= WHAT TO PRODUCE =
Write out the records again, exactly, leaving none out.
___ RECORDS SHOWN ___
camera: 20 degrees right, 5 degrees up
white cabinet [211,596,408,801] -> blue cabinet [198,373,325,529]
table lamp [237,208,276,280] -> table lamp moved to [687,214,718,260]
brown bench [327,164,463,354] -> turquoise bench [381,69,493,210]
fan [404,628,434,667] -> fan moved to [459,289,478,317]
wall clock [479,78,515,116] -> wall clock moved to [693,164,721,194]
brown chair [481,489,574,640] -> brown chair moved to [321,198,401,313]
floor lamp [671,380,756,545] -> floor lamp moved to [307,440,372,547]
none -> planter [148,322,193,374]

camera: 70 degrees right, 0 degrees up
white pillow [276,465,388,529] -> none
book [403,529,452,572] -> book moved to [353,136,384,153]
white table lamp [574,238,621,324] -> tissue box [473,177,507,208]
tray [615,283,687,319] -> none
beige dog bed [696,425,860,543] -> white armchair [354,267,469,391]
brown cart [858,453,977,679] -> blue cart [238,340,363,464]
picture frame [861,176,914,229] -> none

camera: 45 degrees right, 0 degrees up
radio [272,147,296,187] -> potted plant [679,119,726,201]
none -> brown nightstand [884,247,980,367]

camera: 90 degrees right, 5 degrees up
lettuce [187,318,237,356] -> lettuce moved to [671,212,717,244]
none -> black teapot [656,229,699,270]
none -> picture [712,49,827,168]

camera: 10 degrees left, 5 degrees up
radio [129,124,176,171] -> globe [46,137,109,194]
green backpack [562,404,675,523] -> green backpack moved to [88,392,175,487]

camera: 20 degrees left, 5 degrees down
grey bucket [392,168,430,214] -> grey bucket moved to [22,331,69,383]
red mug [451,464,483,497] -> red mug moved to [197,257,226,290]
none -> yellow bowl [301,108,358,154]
___
= EXERCISE RESULT =
camera: 20 degrees right, 5 degrees up
white cabinet [211,596,408,801] -> blue cabinet [198,373,325,529]
table lamp [237,208,276,280] -> table lamp moved to [687,214,718,260]
brown bench [327,164,463,354] -> turquoise bench [381,69,493,210]
fan [404,628,434,667] -> fan moved to [459,289,478,317]
wall clock [479,78,515,116] -> wall clock moved to [693,164,721,194]
brown chair [481,489,574,640] -> brown chair moved to [321,198,401,313]
floor lamp [671,380,756,545] -> floor lamp moved to [307,440,372,547]
none -> planter [148,322,193,374]

camera: 70 degrees right, 0 degrees up
white pillow [276,465,388,529] -> none
book [403,529,452,572] -> book moved to [353,136,384,153]
white table lamp [574,238,621,324] -> tissue box [473,177,507,208]
tray [615,283,687,319] -> none
beige dog bed [696,425,860,543] -> white armchair [354,267,469,391]
brown cart [858,453,977,679] -> blue cart [238,340,363,464]
picture frame [861,176,914,229] -> none

camera: 45 degrees right, 0 degrees up
radio [272,147,296,187] -> potted plant [679,119,726,201]
none -> brown nightstand [884,247,980,367]

camera: 90 degrees right, 5 degrees up
lettuce [187,318,237,356] -> lettuce moved to [671,212,717,244]
none -> black teapot [656,229,699,270]
none -> picture [712,49,827,168]

camera: 10 degrees left, 5 degrees up
radio [129,124,176,171] -> globe [46,137,109,194]
green backpack [562,404,675,523] -> green backpack moved to [88,392,175,487]

camera: 20 degrees left, 5 degrees down
grey bucket [392,168,430,214] -> grey bucket moved to [22,331,69,383]
red mug [451,464,483,497] -> red mug moved to [197,257,226,290]
none -> yellow bowl [301,108,358,154]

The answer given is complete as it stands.